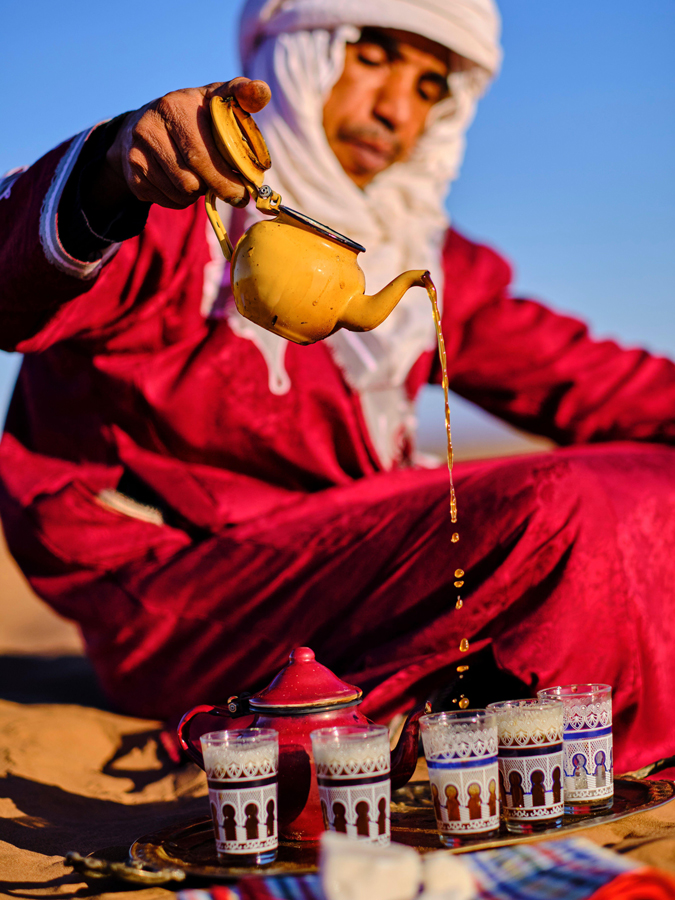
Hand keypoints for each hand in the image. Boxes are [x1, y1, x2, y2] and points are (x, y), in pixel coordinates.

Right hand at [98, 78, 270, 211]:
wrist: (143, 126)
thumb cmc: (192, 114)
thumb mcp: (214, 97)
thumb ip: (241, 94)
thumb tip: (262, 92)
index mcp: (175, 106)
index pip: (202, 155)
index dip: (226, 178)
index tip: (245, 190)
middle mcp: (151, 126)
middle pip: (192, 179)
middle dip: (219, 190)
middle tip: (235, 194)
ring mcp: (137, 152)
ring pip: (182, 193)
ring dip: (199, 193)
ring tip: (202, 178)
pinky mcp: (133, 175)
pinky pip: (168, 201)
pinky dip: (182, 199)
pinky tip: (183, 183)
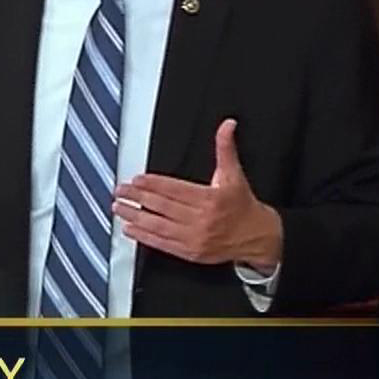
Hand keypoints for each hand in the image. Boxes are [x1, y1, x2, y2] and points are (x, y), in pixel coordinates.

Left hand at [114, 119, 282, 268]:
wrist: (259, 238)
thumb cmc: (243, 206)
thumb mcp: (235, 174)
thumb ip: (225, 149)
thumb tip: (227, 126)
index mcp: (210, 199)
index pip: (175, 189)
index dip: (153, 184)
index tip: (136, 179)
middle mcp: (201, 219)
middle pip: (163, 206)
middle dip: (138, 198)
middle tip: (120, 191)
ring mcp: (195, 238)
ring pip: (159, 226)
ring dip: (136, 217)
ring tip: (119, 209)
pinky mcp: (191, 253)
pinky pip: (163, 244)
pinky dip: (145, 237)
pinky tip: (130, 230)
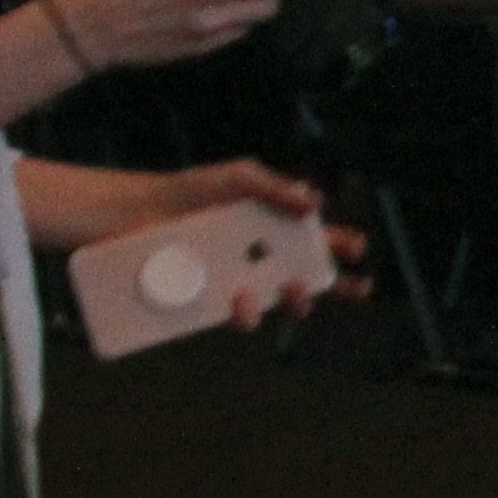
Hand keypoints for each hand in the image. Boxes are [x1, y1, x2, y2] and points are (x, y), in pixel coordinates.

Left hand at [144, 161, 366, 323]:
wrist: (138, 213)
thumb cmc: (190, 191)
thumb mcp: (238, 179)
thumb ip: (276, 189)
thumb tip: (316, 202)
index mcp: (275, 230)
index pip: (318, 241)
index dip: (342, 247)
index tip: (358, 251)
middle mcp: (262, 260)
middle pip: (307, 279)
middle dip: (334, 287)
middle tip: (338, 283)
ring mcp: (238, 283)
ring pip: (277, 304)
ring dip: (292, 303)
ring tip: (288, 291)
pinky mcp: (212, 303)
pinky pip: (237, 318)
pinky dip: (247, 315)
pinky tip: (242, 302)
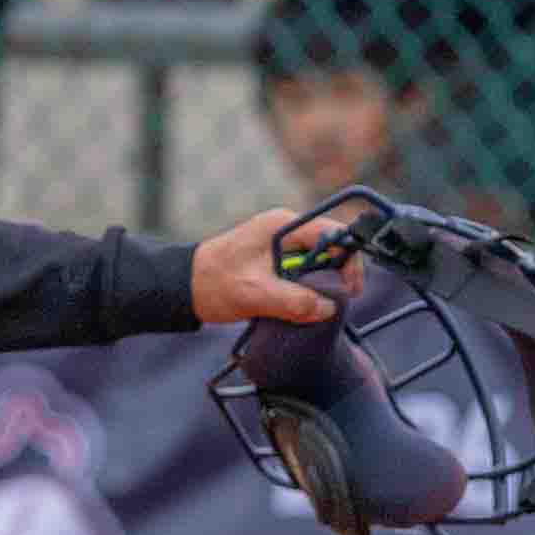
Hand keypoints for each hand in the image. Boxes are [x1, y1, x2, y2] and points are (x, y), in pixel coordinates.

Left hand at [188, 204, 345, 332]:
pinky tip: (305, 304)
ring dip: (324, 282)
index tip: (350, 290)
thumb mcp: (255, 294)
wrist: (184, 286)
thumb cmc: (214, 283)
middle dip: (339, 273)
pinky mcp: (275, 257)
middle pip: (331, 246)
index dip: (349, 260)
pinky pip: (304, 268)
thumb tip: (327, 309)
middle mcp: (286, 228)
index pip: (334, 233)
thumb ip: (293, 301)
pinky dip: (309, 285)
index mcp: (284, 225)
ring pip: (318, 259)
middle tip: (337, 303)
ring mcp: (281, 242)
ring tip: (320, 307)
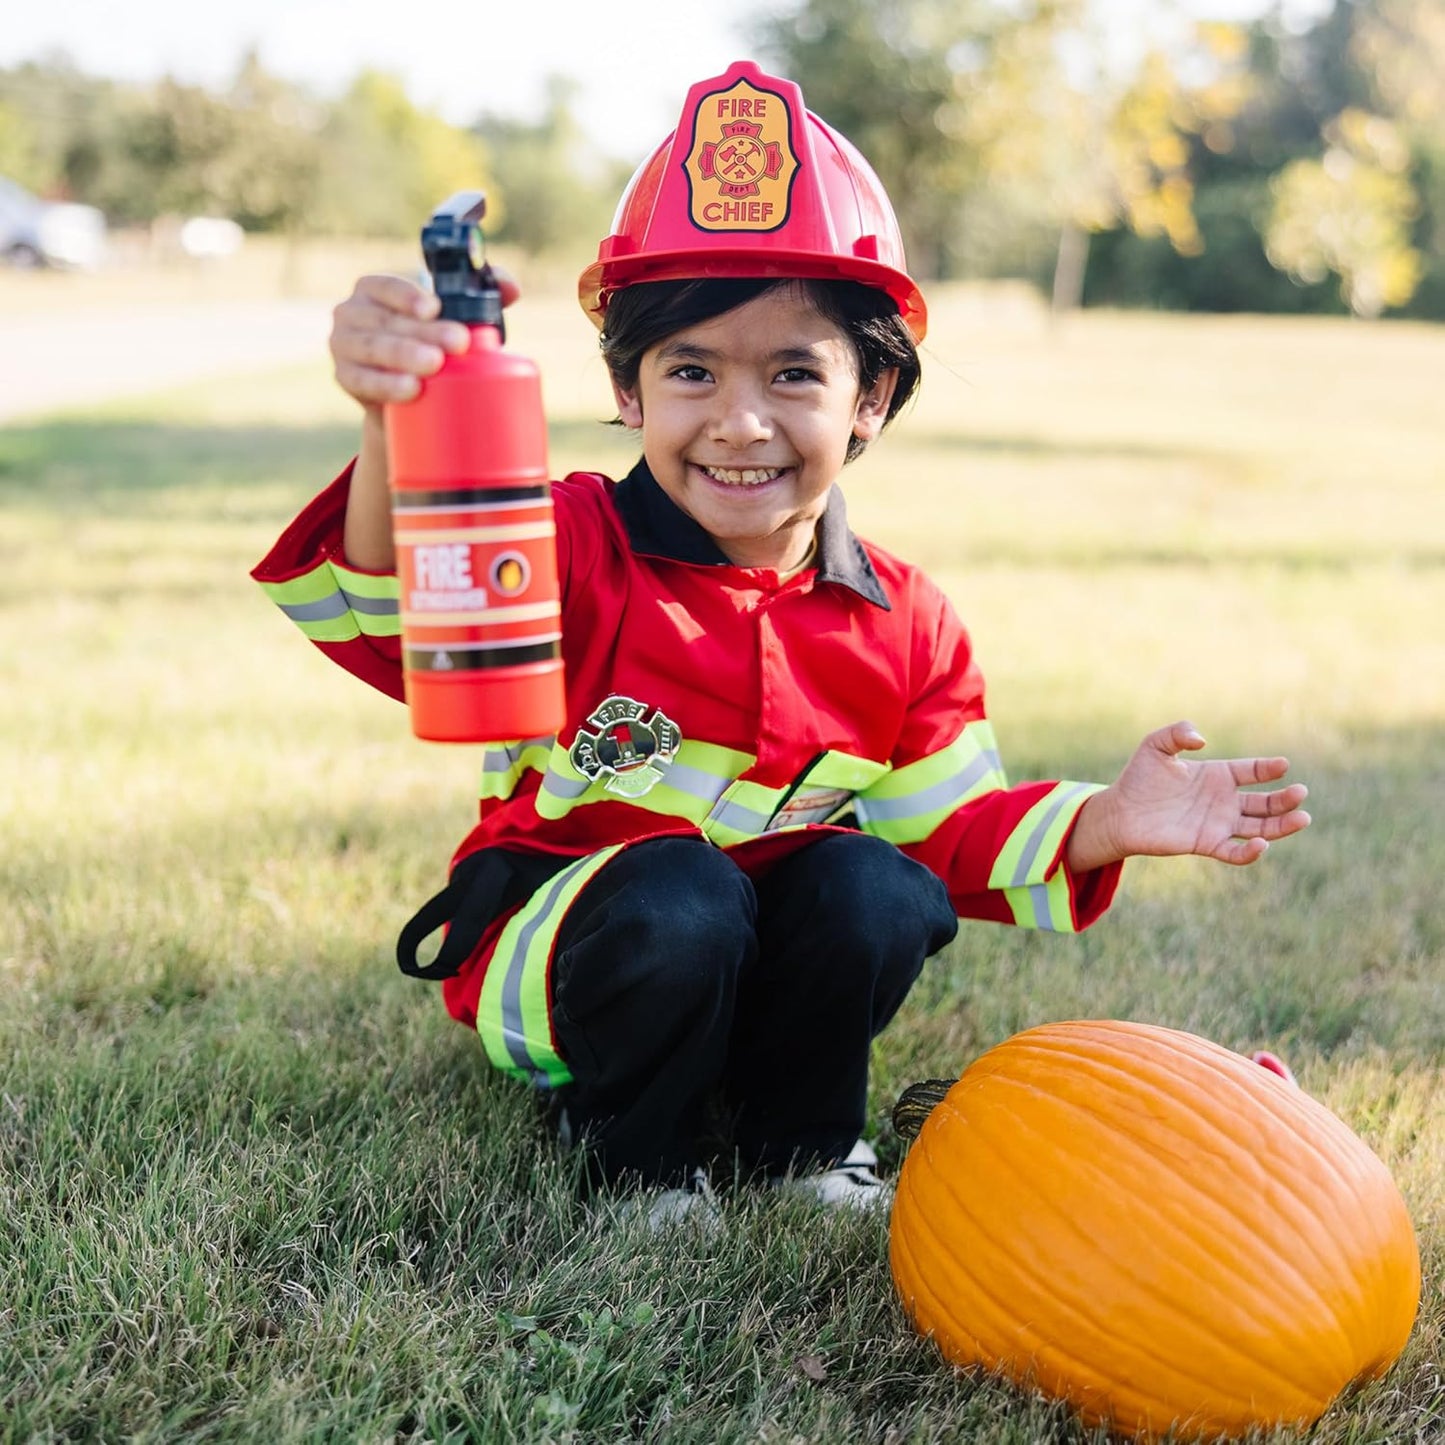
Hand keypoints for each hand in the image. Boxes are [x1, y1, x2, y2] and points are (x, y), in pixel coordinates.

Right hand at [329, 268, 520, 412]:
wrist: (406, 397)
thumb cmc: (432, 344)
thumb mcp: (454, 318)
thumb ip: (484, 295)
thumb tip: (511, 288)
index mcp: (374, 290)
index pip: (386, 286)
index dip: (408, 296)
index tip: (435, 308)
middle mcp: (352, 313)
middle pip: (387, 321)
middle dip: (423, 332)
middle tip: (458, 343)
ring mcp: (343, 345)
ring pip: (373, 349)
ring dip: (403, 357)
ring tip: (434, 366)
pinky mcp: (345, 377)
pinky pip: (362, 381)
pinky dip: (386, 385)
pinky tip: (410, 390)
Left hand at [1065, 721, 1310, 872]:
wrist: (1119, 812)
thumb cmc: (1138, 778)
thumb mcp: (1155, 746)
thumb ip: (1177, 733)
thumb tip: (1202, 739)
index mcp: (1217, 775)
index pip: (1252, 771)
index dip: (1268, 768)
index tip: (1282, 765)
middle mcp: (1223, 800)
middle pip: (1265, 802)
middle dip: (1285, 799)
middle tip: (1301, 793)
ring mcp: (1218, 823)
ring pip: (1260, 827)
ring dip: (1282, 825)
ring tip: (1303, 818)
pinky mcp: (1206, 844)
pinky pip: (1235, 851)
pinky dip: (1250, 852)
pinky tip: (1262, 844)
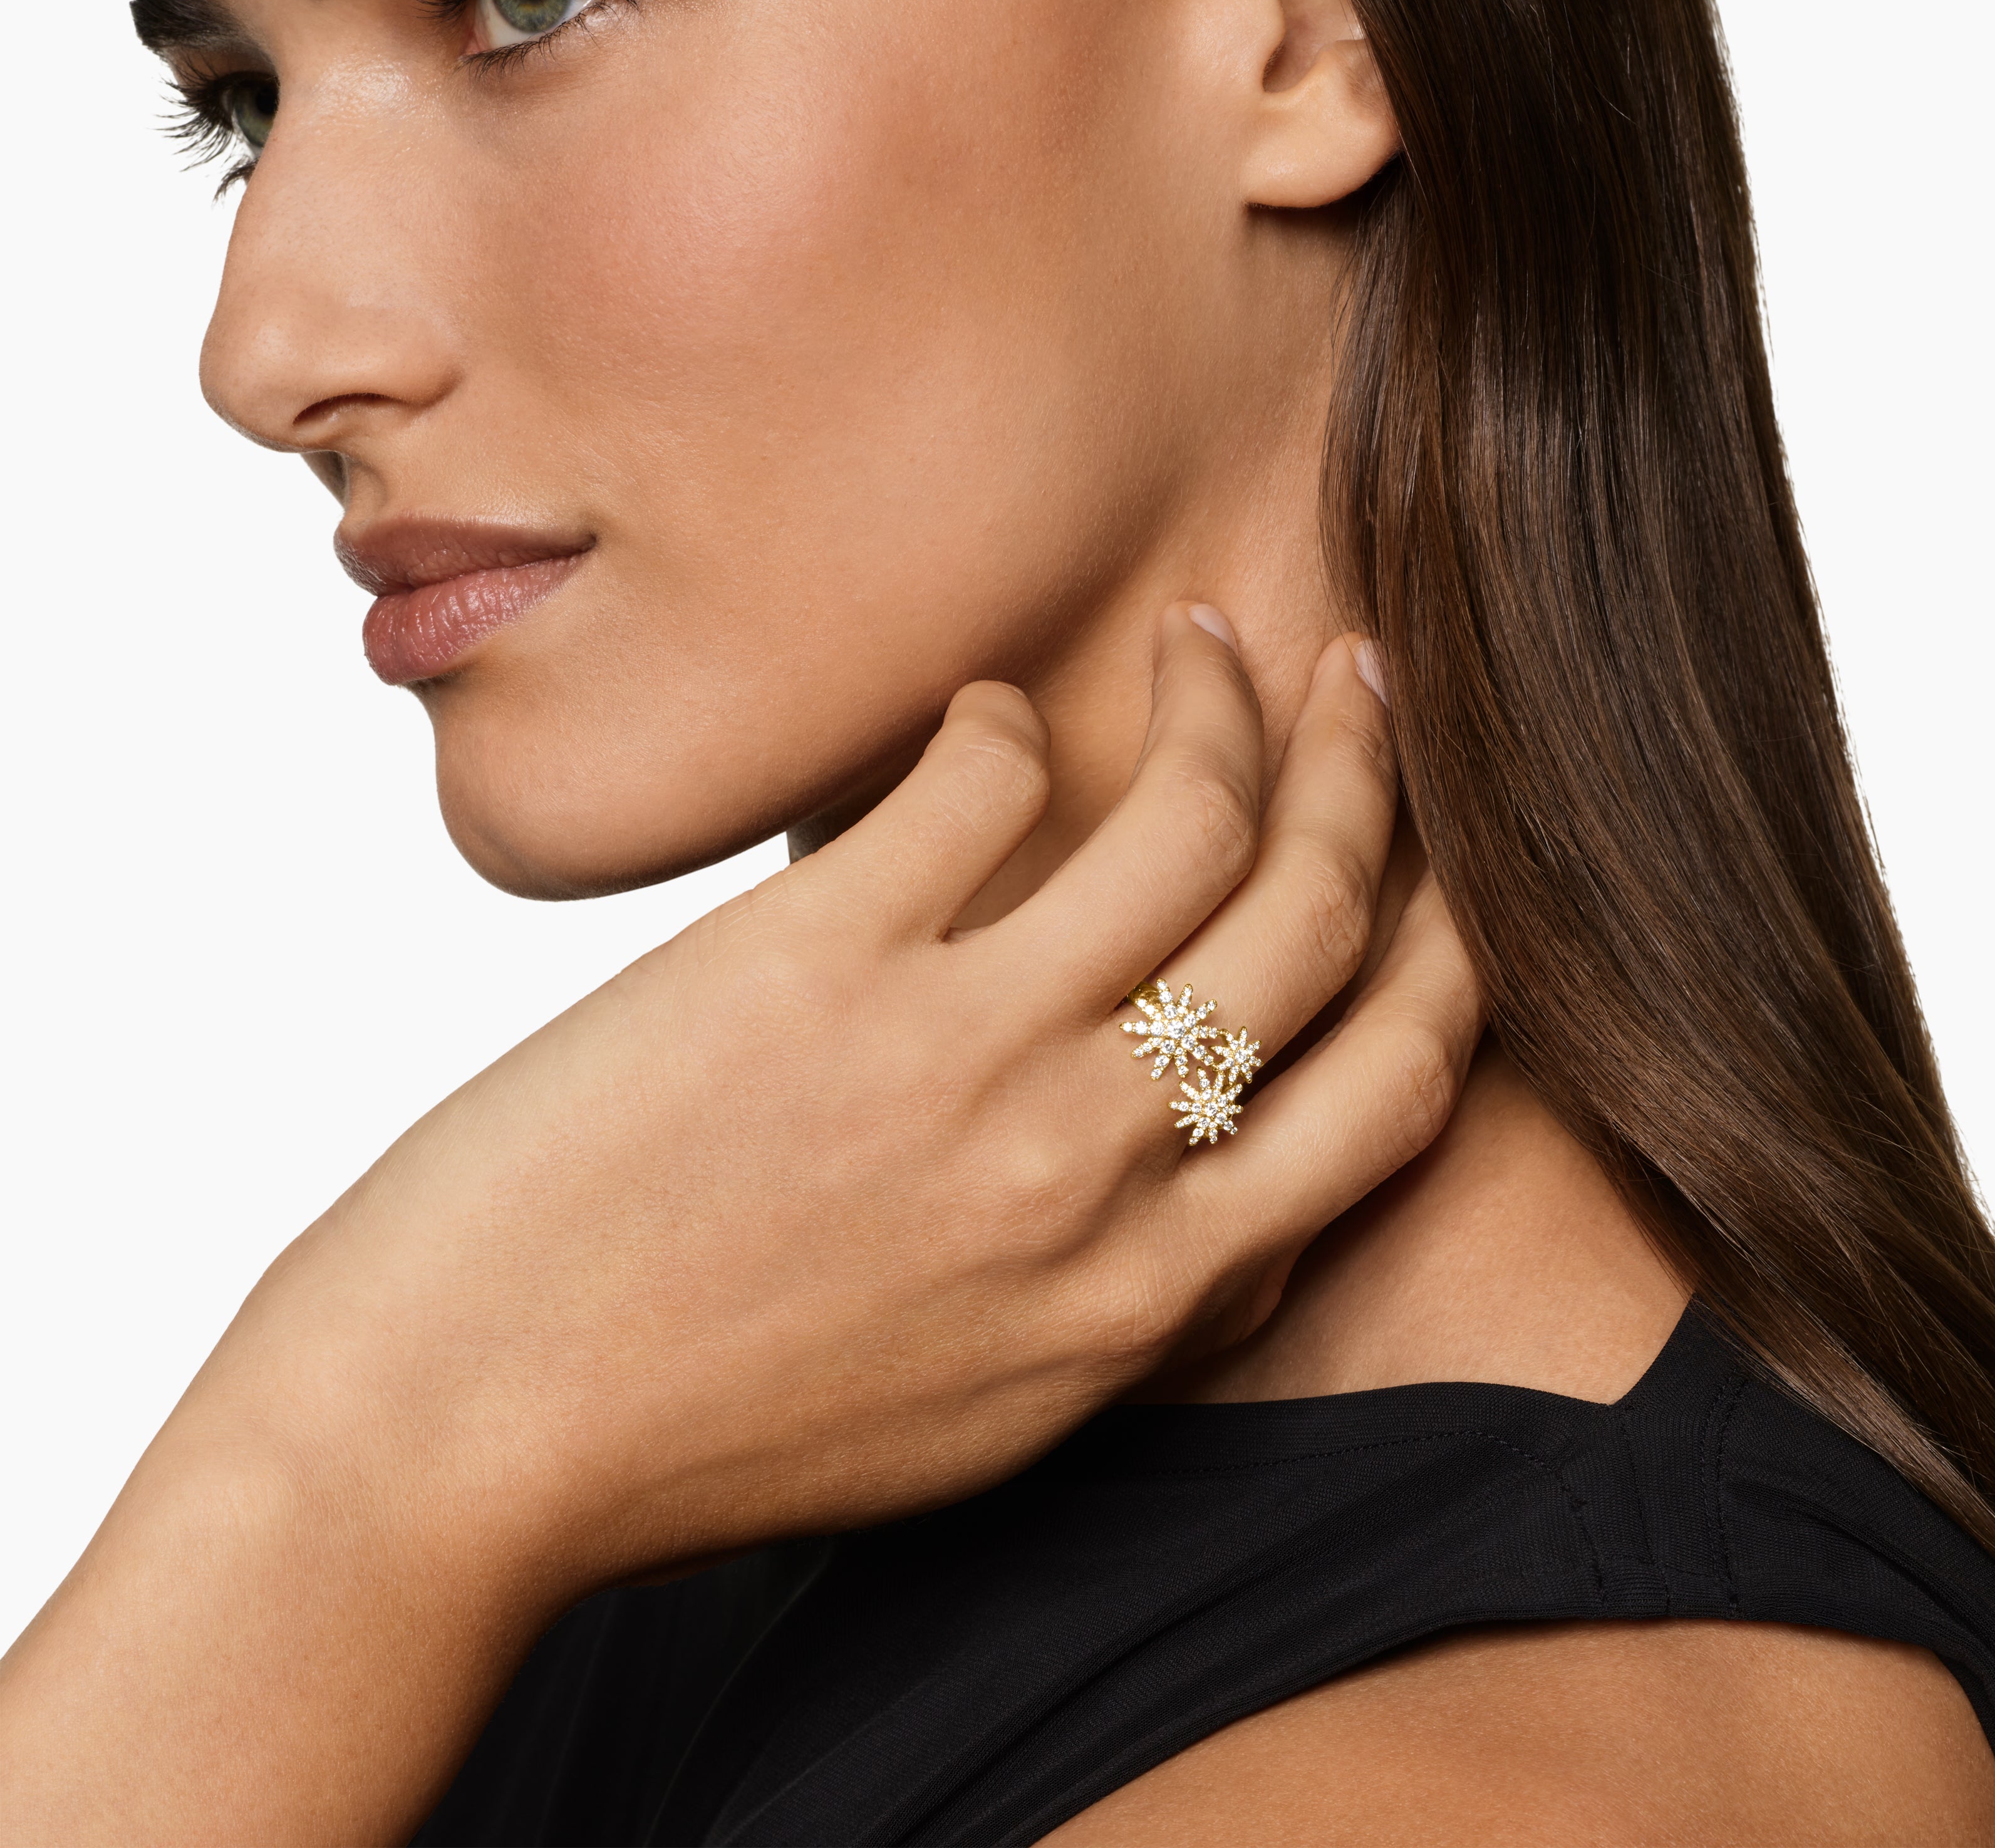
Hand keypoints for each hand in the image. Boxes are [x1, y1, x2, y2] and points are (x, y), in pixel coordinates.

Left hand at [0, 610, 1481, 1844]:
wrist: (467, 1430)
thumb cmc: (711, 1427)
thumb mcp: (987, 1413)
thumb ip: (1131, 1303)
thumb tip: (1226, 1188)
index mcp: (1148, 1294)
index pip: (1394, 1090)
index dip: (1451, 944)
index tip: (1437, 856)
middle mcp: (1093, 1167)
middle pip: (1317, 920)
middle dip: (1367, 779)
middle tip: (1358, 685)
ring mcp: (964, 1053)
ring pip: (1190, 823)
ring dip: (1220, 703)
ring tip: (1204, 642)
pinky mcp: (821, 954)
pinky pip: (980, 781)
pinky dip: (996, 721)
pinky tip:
#####
WORK REQUIRED
The output must consist solely of the lines from the one containing "index pip: (1394, 1090)" through the end of the listing, unaltered.

THE COMPLETED TASK
index pip: (1394, 1090)
index dip: (1451, 944)
index tip: (1437, 856)
middle mcp: (1093, 1167)
middle pip: (1317, 920)
middle dip: (1367, 779)
middle tip: (1358, 685)
ring mcp: (964, 1053)
ring pip: (1190, 823)
ring dip: (1220, 703)
ring tip: (1204, 642)
pinky mcp: (821, 954)
pinky pip: (980, 781)
pinky dip: (996, 721)
pinky tip:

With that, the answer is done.